Em primeira instância, é válido ressaltar que esse tipo de conhecimento deve ser disseminado não só em campanhas temporárias, como também desde a pré-adolescência. Diante disso, é de interesse e responsabilidade constitucional do Estado garantir saúde e mecanismos de prevenção à essas doenças, para que não acarrete em graves consequências, não só ao indivíduo, como também aos custos financeiros do Sistema Único de Saúde, já que esses tratamentos, geralmente, são longos. Entretanto, isso não ocorre na prática, uma vez que os jovens estão cada vez mais desinformados de modo a contrair e disseminar DST’s. Para comprovar tal afirmativa, dados do Ministério da Saúde, afirmam que de 2014 para 2018, o taxa de infecções sexuais foi de 25 para 75,5 a cada 100 mil habitantes.
Ademais, diante do cenário supracitado, pode-se concluir que o diálogo sobre essa temática nas residência é escasso. Dessa forma, os jovens não possuem acesso à esse tipo de informação, de modo a criar barreiras mentais que culminam em preconceito, já que também não possuem acesso na escola. Desse modo, a banalização juntamente a alta incidência entre jovens, é ocasionada em virtude da faixa etária ser marcada por uma certa busca por prazer, como na antiguidade já foi proposta pela corrente filosófica Hedonista, juntamente à álcool e drogas que facilitam a cenário de descuido nas relações sexuais. É inadimissível, portanto, que essa temática seja um taboo na sociedade, haja vista que ela pode acarretar, muitas vezes, na morte do indivíduo, que poderia ter sido evitada , visto os avanços no âmbito da saúde.

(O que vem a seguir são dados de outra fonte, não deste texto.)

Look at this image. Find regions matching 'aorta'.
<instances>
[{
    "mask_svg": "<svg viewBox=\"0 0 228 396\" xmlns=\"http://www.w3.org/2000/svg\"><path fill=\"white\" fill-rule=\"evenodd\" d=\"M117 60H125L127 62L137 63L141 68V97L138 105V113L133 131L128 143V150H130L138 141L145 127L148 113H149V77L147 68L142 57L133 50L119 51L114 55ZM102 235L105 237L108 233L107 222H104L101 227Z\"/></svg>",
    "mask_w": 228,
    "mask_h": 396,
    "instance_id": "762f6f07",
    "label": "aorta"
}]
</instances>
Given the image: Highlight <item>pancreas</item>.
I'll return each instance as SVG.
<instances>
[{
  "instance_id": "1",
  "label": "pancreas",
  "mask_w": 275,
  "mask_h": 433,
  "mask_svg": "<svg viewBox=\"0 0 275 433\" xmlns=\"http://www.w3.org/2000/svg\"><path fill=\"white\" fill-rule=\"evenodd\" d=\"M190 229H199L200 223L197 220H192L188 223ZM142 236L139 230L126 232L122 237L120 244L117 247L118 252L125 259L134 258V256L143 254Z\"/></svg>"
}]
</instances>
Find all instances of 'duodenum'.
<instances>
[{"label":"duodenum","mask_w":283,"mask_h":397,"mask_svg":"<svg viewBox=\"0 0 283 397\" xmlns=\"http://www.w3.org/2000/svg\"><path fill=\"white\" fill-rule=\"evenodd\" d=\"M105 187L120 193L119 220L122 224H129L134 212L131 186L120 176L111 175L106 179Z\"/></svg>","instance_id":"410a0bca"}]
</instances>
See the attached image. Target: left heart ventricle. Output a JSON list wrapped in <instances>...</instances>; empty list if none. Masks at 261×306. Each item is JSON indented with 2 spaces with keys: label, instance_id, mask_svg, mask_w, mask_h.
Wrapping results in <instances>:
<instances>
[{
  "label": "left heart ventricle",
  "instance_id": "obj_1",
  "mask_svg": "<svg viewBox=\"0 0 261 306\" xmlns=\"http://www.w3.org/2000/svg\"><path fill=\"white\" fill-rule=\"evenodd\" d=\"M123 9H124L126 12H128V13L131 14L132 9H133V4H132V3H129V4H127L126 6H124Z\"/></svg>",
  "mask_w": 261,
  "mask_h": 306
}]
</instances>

Dante do entrave apresentado, conclui-se que medidas devem ser tomadas desde a pré-adolescência, devido a complexidade desse cenário. Logo, urge que o governo, por meio do Ministério da Educação, aumente a veiculação de informações acerca dessa temática desde o início da vida sexual dos indivíduos. Para que isso ocorra, deve-se instituir como obrigatória a disciplina de educação sexual na grade curricular das sétimas e oitavas séries, de modo a atrelar à disciplina de biologia e construir uma base de conhecimento acerca das possíveis doenças sexualmente trasmissíveis, através de aulas e palestras com profissionais, com intuito de diminuir a desproteção entre os jovens e melhorar os índices brasileiros, já que esses pré-adolescentes serão os adultos da próxima geração.